Now, generate 100 ideas

iguanadon

When I was in drawing class in college, my professor asked us to make 100 drawings. “Why would we want to make throwaway drawings?” we asked. The answer he gave stuck with me: “because you don’t know which ones are the good ones until you look back.”

A similar problem affects idea generation – which ones are any good? If you start with a framework for generating the ideas, then develop a criteria for evaluating and filtering them, and finally create a measurement or objective outcome to see the results, you have a pretty interesting idea funnel. Don’t worry just yet whether the ideas are any good: just make more.

The first step is to make a lot of ideas. In e my experience, a throwaway method is best: whiteboard, post it note, or freehand list. Because I am very visual I need to see the idea rather than just type it out. So the first step is to fill a whiteboard 😉

After you generate the ideas, sorting them and filtering them is a lot easier with a tool. Some people like more post-it’s and a physical Agile board. I like using a spreadsheet for this purpose because it’s easy to sort and move the data around.

Finally when you stack rank the list of ideas, it’s time to figure out what you want to get our of them, how you will instrument that progress, and how you will measure your success.

Some of your ideas will be lousy, and some will be quite good – just remember to generate enough of them so that the process kicks into play. You won’t be able to get a great idea with five candidates, but there are probably five great ideas candidates in your list of 100.

Ice Cream is about Nothing – should we ban Ice Cream?

photo by http://flickr.com/preppybyday

When you start a business, how do you know it will succeed? Clearly, you don’t – you can do as much market research as you want, write business plans, and try things – and ultimately, you don’t control the end result.  You can direct what you hope will happen, and then respond to the feedback that you get. And you need to believe in what you’re doing before anyone else (ever) does.

I listened to Biz Stone‘s interview with Terry Gross on starting Twitter today, and I was struck by his description of the early days of Twitter and how no one thought they could succeed. For about a year, the founders of Twitter built what was essentially a labor of love while their friends and family wondered if they were simply nuts.  Hindsight is 20-20, so it’s easy to declare them an overnight success now, but we should really remember that their overnight success happened over a period of 5+ years.

Ideas are a dime a dozen (or maybe a dollar with inflation.)

One key takeaway I have from the Twitter experience is to acknowledge that ideas are cheap – whatever idea I or you have is probably being duplicated by 10-15 other people even in the same city where we live right now. That doesn’t mean you should give up on your ideas (I have a mental list, and then a physical list of ideas that I keep for my next inspiration) but it does mean that you shouldn’t treat them as truly your own until you act on them.
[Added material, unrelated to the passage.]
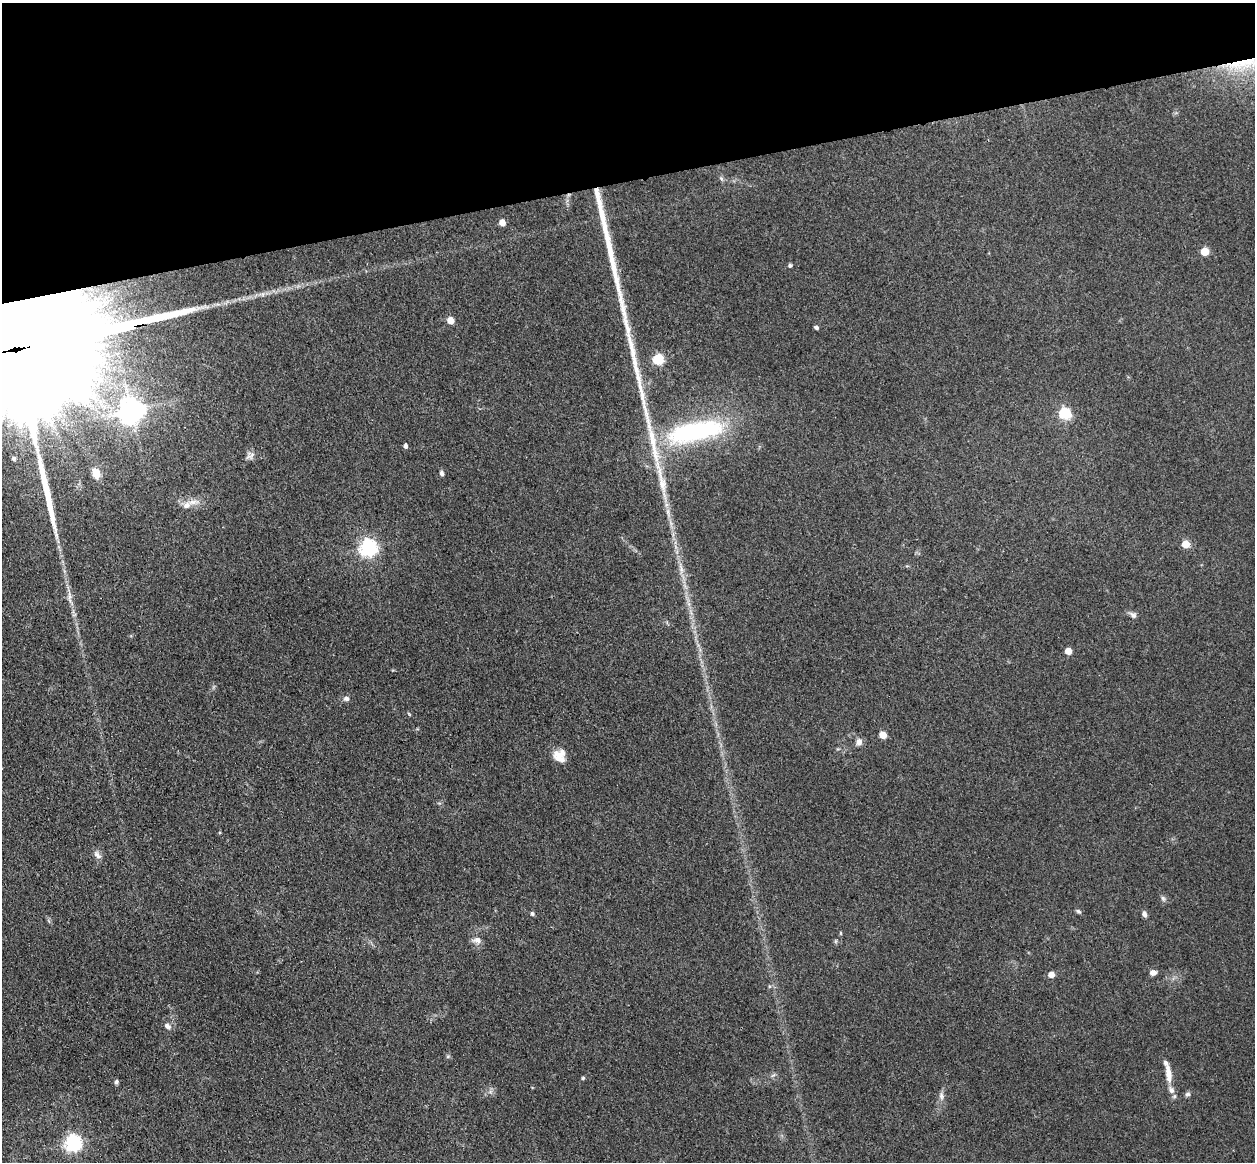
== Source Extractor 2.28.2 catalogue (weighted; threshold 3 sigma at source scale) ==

Twitter didn’t start out as a world-changing information service – it started as a podcasting service, then evolved as a side project.

You won’t get it right the first time, so try to do that part as quickly as possible.

A developer friend of mine once told me that when he develops software, he assumes it’s a “1.0” version, and then throws away his code at the end of the first try. At first I thought this was very wasteful, and then realized that it was brilliant – he freed himself to make many of the mistakes that a “finished” product wouldn’t have.  And then did it again.

Twitter is evolving constantly, and engaging its users to define many of the features and functions that will make it successful.

Business should be about combining fun with profit – too much of either and it’s tough to make a business.

Biz mentioned in his interview about Twitter that initially people were confused and didn’t know what to make of the idea of thousands or tens of thousands or millions of people telling each other about “nothing.” And he hit on a brilliant way to describe it, saying that “ice cream is about nothing – should we ban ice cream?” There are many things in life that are simply fun, even if the operational underpinnings behind the businesses that deliver that product or service are all about the traditional goals in business of making money. So here’s the takeaway – business should be a little of both – depending upon where you fall in the spectrum, you might think that your business should have more fun or more profit, but it’s extremely hard to have a successful business without either of those things.